Exercise passage:
_ _ _

In software development there is a practice called CI/CD (continuous integration, continuous deployment) that basically means you should automate building/testing/deploying. What that means is that I can write code and immediately push changes to a development environment that mirrors what it will be in production. This helps us stay on the same page with product owners, clients, and other stakeholders.

Easily creating development environments, beta environments, and onboarding users requires a lot of infrastructure. Having talented backend people makes it so you can iterate more quickly through the design and prototype process.”

To give us some insights on the backend, we spoke to Klarity’s backend Software Engineer, VenuMadhav Kattagoni. He said, “The complex backend systems which make the core user experience possible are equally important. Ensuring that backend systems are up to speed with the changing product design requirements is very important for agility. Klarity employs various backend systems like datastores and deep learning models to extract various pieces of information important to our customers. Availability, scaling and runtime of these systems are important to ensure smooth user experience. Alongside, security is extremely important when working with customer data. To ensure security, we employ all the recommended security standards throughout our systems. When ensuring the best security practices, the speed of development takes a hit. Balancing both is extremely important. This requires ensuring attention to every minute detail, while architecting and developing systems.


Life at Klarity

Fairly new to the Revenue Accounting space, with the customer feedback and changing interaction with the platform, there is a lot of uncertainty involved in how the product will iterate. A particular challenge personally for me is to design components with the uncertainty considered so that changes are easy to incorporate later. Having chosen various data stores, interoperability made this ability to change course easy for us. While complex processes such as Revenue Accounting are difficult to completely automate, there is a human-in-the-loop process designed to ensure Quality Control and understand any deterministic ways to automate the sub-processes involved. Design of these automated and human-in-the-loop processes so that the number of human touch points involved is kept at a minimum, and is eventually not necessary, is extremely interesting to ensure data integrity.”

As you can see, so much thought goes into the process for designing the best product possible for Revenue Accounting teams. We’re ready for the challenge; we’re making it happen; automated contract review is no longer a thing of the future, it’s here.

_ _ _

Extracted entries:
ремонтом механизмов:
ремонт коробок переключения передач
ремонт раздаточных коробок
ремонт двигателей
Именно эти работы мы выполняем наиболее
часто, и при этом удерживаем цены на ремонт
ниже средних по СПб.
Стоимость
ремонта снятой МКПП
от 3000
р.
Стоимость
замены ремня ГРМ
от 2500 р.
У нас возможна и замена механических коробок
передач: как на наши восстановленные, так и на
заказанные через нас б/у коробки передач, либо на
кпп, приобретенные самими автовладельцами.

_ _ _

Task brief: From the excerpt on Klarity's engineering, reproduce word for word the stretch from "As you can see, so" through "future, it’s here.".

Answer space:
As you can see, so much thought goes into the process for designing the best product possible for Revenue Accounting teams. We’re ready for the challenge; we’re making it happen; automated contract review is no longer a thing of the future, it’s here.